Collected material —
'''

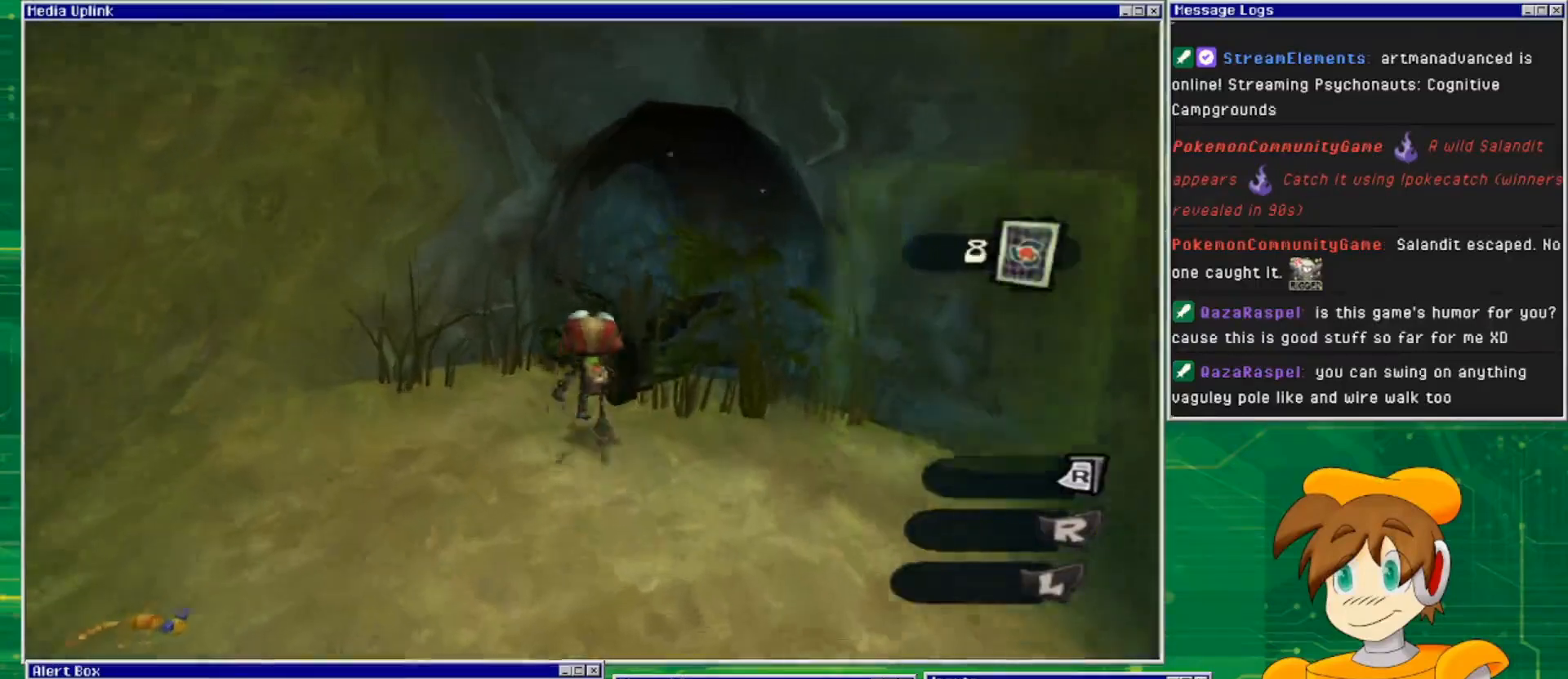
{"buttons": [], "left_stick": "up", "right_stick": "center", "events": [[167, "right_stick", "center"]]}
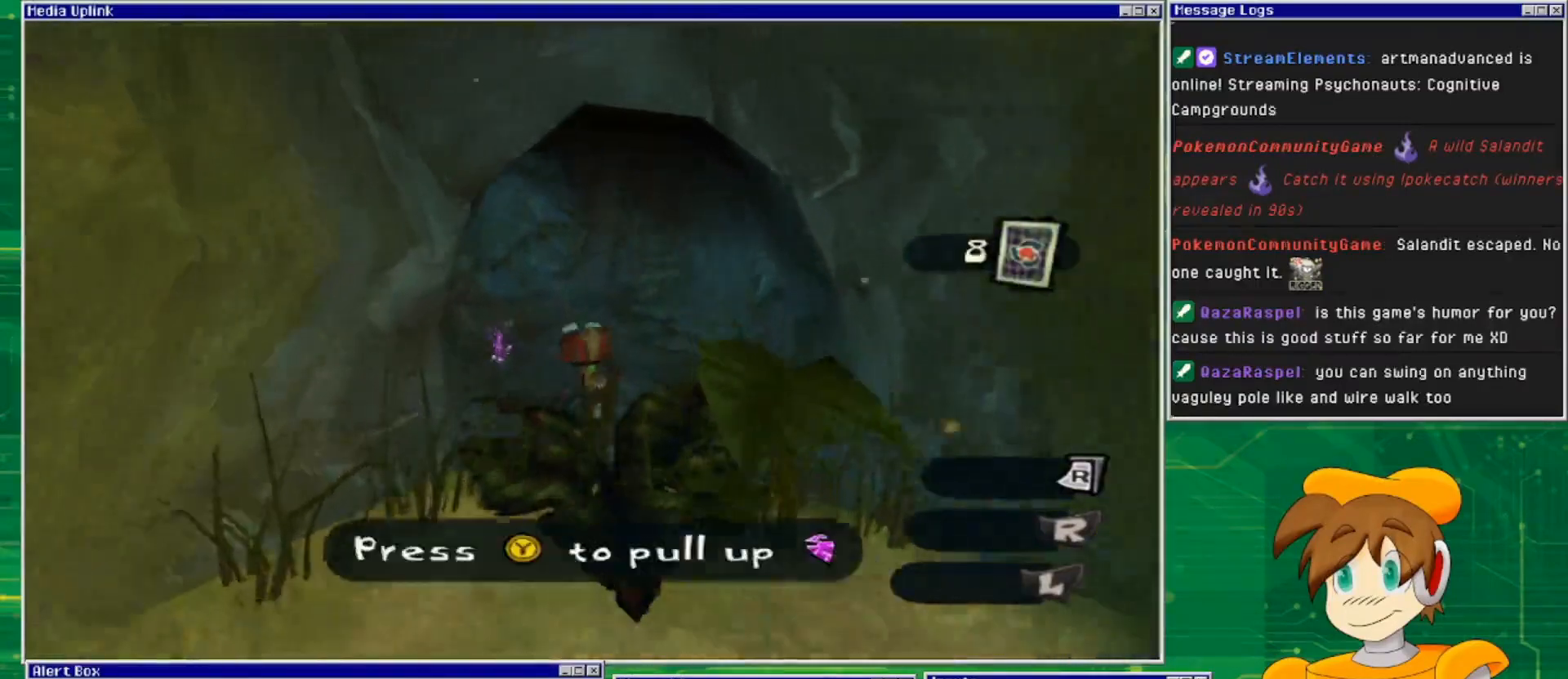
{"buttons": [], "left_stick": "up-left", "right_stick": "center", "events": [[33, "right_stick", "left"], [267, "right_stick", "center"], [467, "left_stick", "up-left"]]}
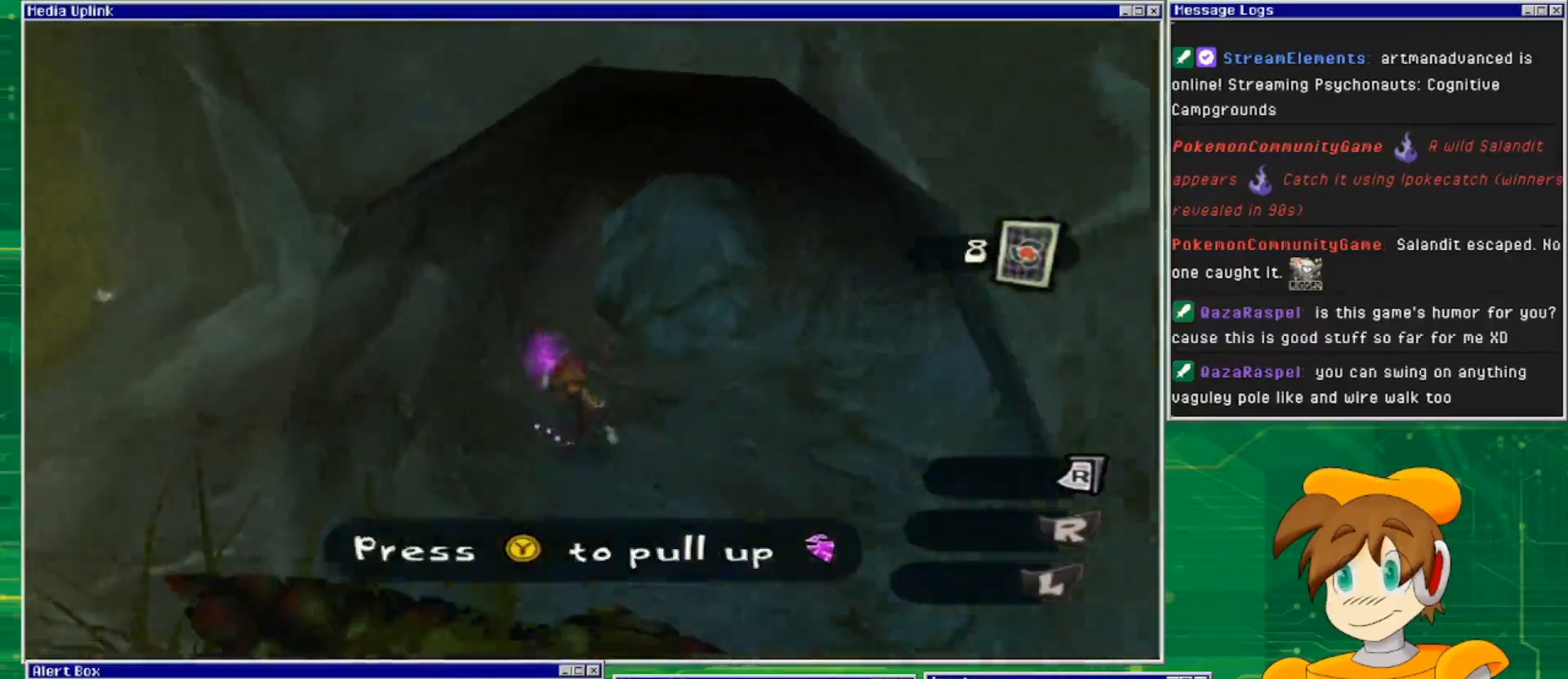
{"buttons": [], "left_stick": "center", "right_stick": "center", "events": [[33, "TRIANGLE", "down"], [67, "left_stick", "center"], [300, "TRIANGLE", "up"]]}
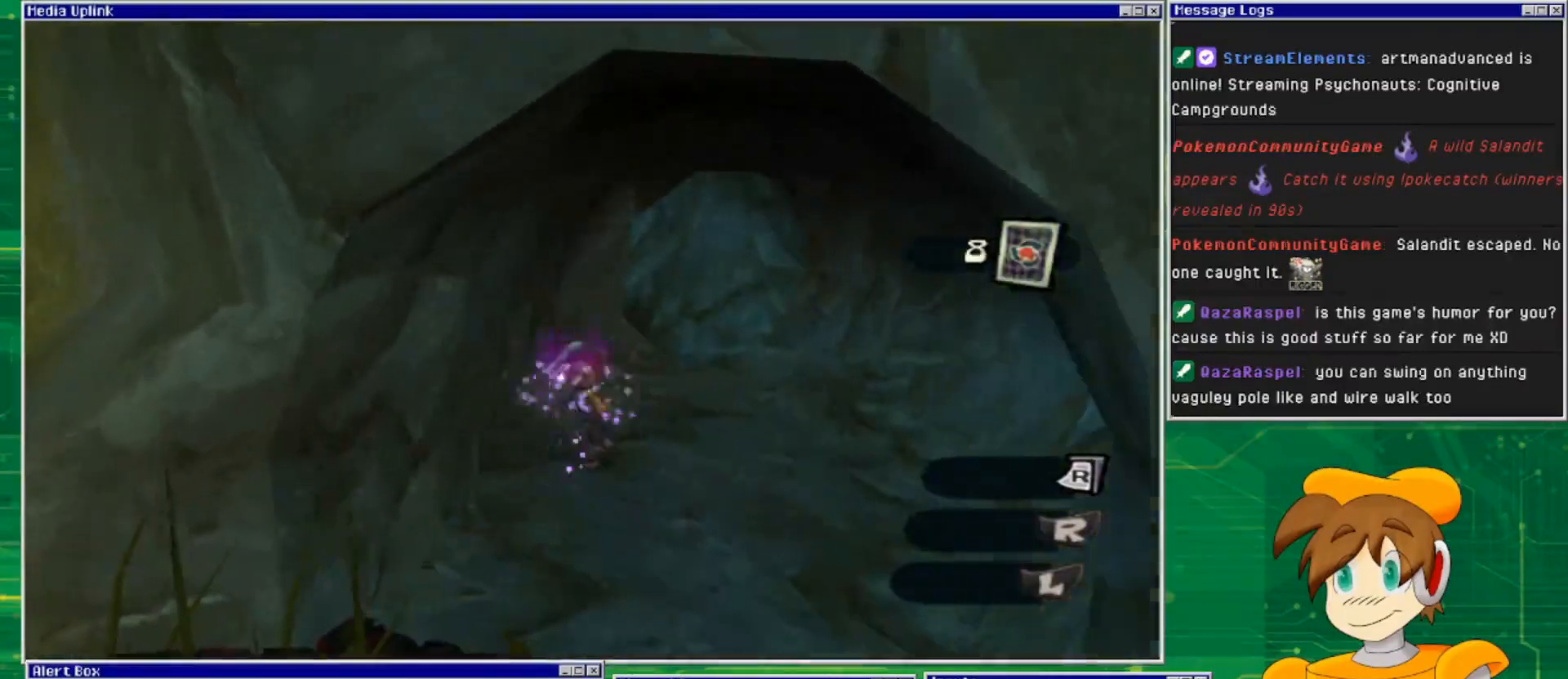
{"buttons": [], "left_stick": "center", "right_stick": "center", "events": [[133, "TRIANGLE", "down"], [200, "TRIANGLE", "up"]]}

'''

Work order —
When you repeat the data, keep every line exact and drop the images.

Completed exercise —
{"buttons": [], "left_stick": "up", "right_stick": "center", "events": [[167, "right_stick", "center"]]}
{"buttons": [], "left_stick": "up-left", "right_stick": "center", "events": [[33, "right_stick", "left"], [267, "right_stick", "center"], [467, "left_stick", "up-left"]]}
{"buttons": [], "left_stick": "center", "right_stick": "center", "events": [[33, "TRIANGLE", "down"], [67, "left_stick", "center"], [300, "TRIANGLE", "up"]]}
{"buttons": [], "left_stick": "center", "right_stick": "center", "events": [[133, "TRIANGLE", "down"], [200, "TRIANGLE", "up"]]}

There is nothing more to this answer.